9 thoughts on “Accreditors Are Now Enforcing Political Orthodoxy

  1. The real solution, the only real solution, is to set up an independent conservative accrediting body. Make sure it is tough on academic standards, and challenge the feds to not recognize it — in court or in congress, if necessary.

    It’s futile to try to work with the existing accrediting agencies, they are filled with hard core left wingers. “…action by Congress restricting the use of accreditation agency approval be strictly limited to academic and financial factors.” would be completely futile. The existing accreditors wouldn’t change their goals, or their beliefs, they would just have to be less open and honest in discussing them with the press.

    But really, the most serious damage the existing accreditors is doing has nothing to do with ramming homosexuality down the throats of a Christian College, it has to do with the fact that the accreditors are turning a willing blind eye to the erosion of standards in curriculums across the board; substituting dumbed down, politically correct left wing propaganda for actual education.

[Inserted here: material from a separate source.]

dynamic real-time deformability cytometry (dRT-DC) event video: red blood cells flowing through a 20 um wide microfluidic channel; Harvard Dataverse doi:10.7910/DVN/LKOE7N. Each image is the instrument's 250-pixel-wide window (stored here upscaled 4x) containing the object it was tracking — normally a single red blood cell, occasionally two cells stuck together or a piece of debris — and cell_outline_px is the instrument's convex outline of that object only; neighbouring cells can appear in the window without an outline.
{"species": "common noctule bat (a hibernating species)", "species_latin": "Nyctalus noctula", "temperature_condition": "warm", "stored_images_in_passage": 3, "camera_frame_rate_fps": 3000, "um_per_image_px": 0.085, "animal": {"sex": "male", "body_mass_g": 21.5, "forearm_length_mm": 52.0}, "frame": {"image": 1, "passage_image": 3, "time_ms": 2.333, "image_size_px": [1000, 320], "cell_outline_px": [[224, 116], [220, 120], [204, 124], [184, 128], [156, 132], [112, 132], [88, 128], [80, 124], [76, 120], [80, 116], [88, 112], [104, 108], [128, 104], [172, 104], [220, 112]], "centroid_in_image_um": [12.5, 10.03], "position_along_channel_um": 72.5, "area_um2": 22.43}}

    An independent, CONSERVATIVE accreditation body, dedicated to academic excellence, could publish honest reviews of the lack of intellectual rigor of the existing liberal arts programs at leading universities, exposing how they are short changing the students. And documenting the far higher quality of the programs at schools that haven’t succumbed to left wing ideologues.

    Time to bring some reputations down to where they belong.

    1. So you would basically allow 2 competing acreditation bodies. That might work. Although one problem I could see is the conservative religiously orientated accreditation body might also do some politicisation on their end, not by banning a religious orientation, like the leftist bodies do, but by mandating one, and mandating a conservative orientation on various issues. The best way to stop that would be to staff the early versions of these with both conservatives and libertarians.

  2. Rumor has it that accreditors demand gender/women studies centers and diversity programs of a certain size and scope. Why should they have the power to do that?

    1. That is what will always happen with any acreditation body, for either coleges, occupations, or business. Unless extremely tight restrictions are placed on what they can consider (and more importantly not consider) for acreditation, eventually they will become corrupt and politicised, mostly by leftist dems, but sometimes by crony capitalist repubs as well.

  3. How does this relate to medical licensing? Without licensing, there is no reason or justification for accreditation of medical education. If one is not bothering to accredit medical education, why bother with doing so for a BA in Fine Arts? The simple existence of power means that sooner or later that power is going to be abused for personal or political reasons, and this fact alone is a good reason never to endow seats of power that are not existentially necessary.

  4. The imposition of ideological standards that conflict with religious convictions interferes with the freedom of religion. Therefore, the continued use by the US government of the accreditation for allocating federal funds is a constitutional violation. Thus the accreditation agency has to get by on whatever “legitimacy” they can give to subordinate schools that doesn’t involve federal funds.

    No need for a lawsuit, just action by Congress restricting the use of accreditation agency approval be strictly limited to academic and financial factors.

    1. Unfortunately the dem senate will never pass a bill restricting acreditation to just academic and financial factors, and Obama would probably veto it, since they agree with the current agenda to oppress religions institutions. So the courts may be the only way out, until repubs gain control of the senate and executive.